- Bloomberg reported that Almeida’s former co-CEO used poker and blackjack strategies in crypto trading.
- Trabucco has often and publicly disclosed how much he applies what he learned from his time at the card table to the crypto market.
- Trabucco has not been publicly accused of wrongdoing in the wake of the FTX explosion.
Bloomberg reported that the high risk appetite at the now-defunct FTX crypto exchange may have some roots in the card game skills of the former co-CEO of his closely affiliated trading firm Alameda Research. .
According to a Bloomberg report, tweets and public comments from Sam Trabuco indicate that the former Alameda executive used poker and blackjack strategies in crypto trading. Trabuco, 30, has not been publicly accused of wrongdoing. He resigned from the company in August, handing over the role of Almeida’s CEO to Caroline Ellison.
Bloomberg reported that Trebuco often revealed how much he applies what he learned from his time at the card table to the crypto market.
In a tweet thread dated January 12, 2021, Trabuco explained how the betting strategies were implemented on Almeida’s trades. “Big is Bigger (When Betting is Better)”, he wrote. “Getting it right is a poker term that refers to the idea that when your odds are the best…you want to bet more.”

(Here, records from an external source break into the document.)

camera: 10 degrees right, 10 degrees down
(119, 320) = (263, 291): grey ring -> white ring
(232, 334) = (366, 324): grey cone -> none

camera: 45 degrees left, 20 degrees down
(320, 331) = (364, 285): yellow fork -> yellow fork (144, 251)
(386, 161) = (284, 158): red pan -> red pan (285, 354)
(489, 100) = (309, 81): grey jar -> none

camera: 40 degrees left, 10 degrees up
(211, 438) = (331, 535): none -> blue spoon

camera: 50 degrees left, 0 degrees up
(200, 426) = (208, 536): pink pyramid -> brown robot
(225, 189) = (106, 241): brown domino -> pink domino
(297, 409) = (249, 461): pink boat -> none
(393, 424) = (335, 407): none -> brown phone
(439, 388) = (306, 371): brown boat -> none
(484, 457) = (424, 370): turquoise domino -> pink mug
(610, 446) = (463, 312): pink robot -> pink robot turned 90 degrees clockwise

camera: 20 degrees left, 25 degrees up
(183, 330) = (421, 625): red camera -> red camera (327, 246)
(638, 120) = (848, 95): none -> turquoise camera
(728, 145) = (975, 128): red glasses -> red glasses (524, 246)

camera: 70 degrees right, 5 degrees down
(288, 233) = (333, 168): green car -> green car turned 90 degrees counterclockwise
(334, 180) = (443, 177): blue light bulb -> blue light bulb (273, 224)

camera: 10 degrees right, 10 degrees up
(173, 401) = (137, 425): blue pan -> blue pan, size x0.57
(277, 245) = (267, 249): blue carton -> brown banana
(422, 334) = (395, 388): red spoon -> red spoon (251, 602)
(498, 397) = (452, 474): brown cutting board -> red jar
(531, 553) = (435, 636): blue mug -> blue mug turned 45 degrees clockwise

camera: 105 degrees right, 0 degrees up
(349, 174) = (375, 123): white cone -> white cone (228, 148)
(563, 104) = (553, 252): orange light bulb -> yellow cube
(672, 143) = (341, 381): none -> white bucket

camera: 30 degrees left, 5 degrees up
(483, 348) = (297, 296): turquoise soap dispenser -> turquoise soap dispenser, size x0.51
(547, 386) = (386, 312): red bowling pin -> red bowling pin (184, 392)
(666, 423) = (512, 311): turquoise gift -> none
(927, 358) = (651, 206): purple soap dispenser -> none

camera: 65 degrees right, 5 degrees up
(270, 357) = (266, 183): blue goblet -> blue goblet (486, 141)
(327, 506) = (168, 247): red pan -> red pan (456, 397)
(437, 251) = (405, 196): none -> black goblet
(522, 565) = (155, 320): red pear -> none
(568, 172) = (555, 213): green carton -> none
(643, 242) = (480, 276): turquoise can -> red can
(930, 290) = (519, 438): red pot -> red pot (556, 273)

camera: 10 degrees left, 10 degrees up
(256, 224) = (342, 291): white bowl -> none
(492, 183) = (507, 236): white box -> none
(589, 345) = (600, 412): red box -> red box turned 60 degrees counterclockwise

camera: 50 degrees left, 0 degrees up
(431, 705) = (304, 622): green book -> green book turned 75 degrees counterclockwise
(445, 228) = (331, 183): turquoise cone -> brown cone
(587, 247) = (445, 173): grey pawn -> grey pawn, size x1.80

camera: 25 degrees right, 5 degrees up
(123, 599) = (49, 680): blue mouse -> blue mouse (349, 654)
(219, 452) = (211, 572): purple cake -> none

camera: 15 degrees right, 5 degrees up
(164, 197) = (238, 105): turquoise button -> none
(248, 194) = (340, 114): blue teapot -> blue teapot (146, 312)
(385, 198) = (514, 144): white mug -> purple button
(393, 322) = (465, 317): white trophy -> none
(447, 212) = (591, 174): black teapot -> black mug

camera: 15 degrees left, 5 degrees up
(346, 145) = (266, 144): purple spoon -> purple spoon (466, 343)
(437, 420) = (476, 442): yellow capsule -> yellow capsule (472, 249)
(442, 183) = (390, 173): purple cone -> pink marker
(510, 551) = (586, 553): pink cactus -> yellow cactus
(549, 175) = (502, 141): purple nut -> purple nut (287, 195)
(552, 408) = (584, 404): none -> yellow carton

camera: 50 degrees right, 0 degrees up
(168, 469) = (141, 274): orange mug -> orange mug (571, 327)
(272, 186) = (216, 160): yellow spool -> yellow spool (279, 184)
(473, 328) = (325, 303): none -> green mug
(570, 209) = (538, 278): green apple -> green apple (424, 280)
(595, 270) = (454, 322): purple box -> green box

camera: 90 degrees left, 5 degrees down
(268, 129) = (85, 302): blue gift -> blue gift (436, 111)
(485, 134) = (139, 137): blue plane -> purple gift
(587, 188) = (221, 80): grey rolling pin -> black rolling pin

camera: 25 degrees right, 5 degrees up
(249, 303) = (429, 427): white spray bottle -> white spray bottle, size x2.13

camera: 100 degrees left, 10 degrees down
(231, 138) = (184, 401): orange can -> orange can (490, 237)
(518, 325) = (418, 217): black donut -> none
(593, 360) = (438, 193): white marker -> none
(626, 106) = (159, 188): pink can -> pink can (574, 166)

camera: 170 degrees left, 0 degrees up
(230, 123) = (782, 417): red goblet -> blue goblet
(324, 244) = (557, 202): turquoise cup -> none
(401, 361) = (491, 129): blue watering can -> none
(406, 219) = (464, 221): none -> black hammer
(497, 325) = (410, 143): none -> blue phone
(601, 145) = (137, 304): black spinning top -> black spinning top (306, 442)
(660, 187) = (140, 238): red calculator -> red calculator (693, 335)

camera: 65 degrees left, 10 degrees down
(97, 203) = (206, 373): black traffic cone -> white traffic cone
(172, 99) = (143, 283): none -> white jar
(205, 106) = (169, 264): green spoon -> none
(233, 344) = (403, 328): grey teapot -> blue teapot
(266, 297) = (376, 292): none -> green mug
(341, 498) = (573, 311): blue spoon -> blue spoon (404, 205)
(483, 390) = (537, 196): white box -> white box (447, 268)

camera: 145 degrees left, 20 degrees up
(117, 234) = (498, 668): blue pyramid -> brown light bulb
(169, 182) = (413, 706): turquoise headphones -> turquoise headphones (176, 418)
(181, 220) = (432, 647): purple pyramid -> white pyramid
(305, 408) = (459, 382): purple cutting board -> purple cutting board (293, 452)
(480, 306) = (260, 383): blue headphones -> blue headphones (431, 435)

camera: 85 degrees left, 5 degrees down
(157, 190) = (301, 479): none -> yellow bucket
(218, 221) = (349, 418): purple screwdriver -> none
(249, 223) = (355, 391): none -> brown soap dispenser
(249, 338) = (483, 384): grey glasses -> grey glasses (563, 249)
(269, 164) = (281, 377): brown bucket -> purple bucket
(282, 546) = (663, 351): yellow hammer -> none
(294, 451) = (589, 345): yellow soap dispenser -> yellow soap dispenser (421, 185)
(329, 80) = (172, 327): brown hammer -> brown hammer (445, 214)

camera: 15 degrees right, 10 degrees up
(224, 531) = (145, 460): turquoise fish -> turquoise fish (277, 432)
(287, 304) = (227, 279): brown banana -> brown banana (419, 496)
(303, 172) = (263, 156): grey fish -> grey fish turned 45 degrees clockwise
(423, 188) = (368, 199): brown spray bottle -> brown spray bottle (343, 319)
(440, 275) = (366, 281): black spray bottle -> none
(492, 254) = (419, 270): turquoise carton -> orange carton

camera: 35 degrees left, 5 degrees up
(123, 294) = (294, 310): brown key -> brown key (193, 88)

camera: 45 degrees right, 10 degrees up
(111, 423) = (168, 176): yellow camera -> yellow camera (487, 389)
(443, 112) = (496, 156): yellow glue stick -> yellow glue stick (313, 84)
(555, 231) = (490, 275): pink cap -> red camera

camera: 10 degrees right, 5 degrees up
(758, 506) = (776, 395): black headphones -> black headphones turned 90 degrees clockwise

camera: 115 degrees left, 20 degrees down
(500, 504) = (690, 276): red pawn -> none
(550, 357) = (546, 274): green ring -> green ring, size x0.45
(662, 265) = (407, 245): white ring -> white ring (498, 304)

Trabuco said in the same series of posts that he may or may not be banned from three casinos for counting cards at blackjack tables.
According to the report, Trabuco said in January 2021 that Almeida had made risky bets in the company’s operations. He added that when the OKEx exchange froze withdrawals, Almeida began aggressively buying positions from people who wanted to hedge their exposure to the exchange.
“Not only are we not sellers, we are big buyers – even if it’s risky – because we can really take risks and this trade is great from what we know – was important, and it’s something that we ‘always pursue’. to do,” he wrote in a January 13 message on Twitter,
According to his profile on LinkedIn, Trabucco earned a degree in mathematics with computer science from the Massachusetts Institute of Technology in 2015 and previously worked as a trader at Susquehanna International Group.
FTX, which was once valued at $32 billion, debuted this month following a CoinDesk report on Alameda’s balance sheet that revealed the company relied heavily on holdings of FTX’s native token, FTT. The ensuing liquidity crisis at FTX pushed the Sam Bankman-Fried-founded company into Chapter 11 bankruptcy proceedings this week.
Bankman-Fried was replaced as CEO of FTX by John Ray III, who guided Enron through a $63 billion bankruptcy process that began in 2001.
FTX may have more than a million creditors and Ray criticized its activities in FTX’s bankruptcy filing. He noted that FTX and Alameda did not have internal accounting teams, making it difficult to obtain reliable financial statements.
“Never in my career have I seen such a complete failure of corporate controls and a complete absence of reliable financial information,” Ray said in a statement as part of FTX’s bankruptcy filing.